■ **TASK REQUIREMENTS**
Copy every line of text in the data below word for word, leaving the pictures out of your answer.
::::
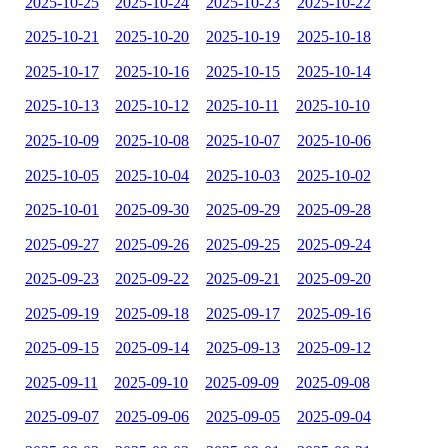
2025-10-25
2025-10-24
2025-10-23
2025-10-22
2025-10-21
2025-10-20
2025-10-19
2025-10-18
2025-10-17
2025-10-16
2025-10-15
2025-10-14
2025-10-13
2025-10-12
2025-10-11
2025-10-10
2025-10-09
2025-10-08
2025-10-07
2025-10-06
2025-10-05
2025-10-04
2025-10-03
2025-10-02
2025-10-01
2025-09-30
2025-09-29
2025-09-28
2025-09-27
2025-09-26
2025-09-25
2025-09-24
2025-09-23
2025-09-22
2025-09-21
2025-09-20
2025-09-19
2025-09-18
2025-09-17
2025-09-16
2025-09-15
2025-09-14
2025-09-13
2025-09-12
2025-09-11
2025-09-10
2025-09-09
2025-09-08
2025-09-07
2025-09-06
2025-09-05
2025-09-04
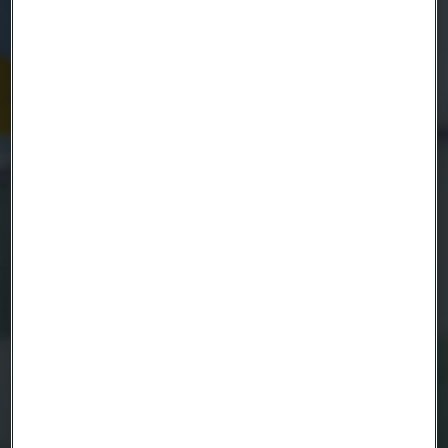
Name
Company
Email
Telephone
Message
::::
■ **EXERCISE ANSWER**
2025-10-25
2025-10-24
2025-10-23
2025-10-22
2025-10-21
2025-10-20
2025-10-19
2025-10-18
2025-10-17
2025-10-16
2025-10-15
2025-10-14
2025-10-13
2025-10-12
2025-10-11
2025-10-10
2025-10-09
2025-10-08
2025-10-07
2025-10-06
2025-10-05
2025-10-04
2025-10-03
2025-10-02
2025-10-01
2025-09-30
2025-09-29
2025-09-28
2025-09-27
2025-09-26
2025-09-25
2025-09-24
2025-09-23
2025-09-22
2025-09-21
2025-09-20
2025-09-19
2025-09-18
2025-09-17
2025-09-16
2025-09-15
2025-09-14
2025-09-13
2025-09-12
2025-09-11
2025-09-10
2025-09-09
2025-09-08
2025-09-07
2025-09-06
2025-09-05
2025-09-04
Name
Company
Email
Telephone
Message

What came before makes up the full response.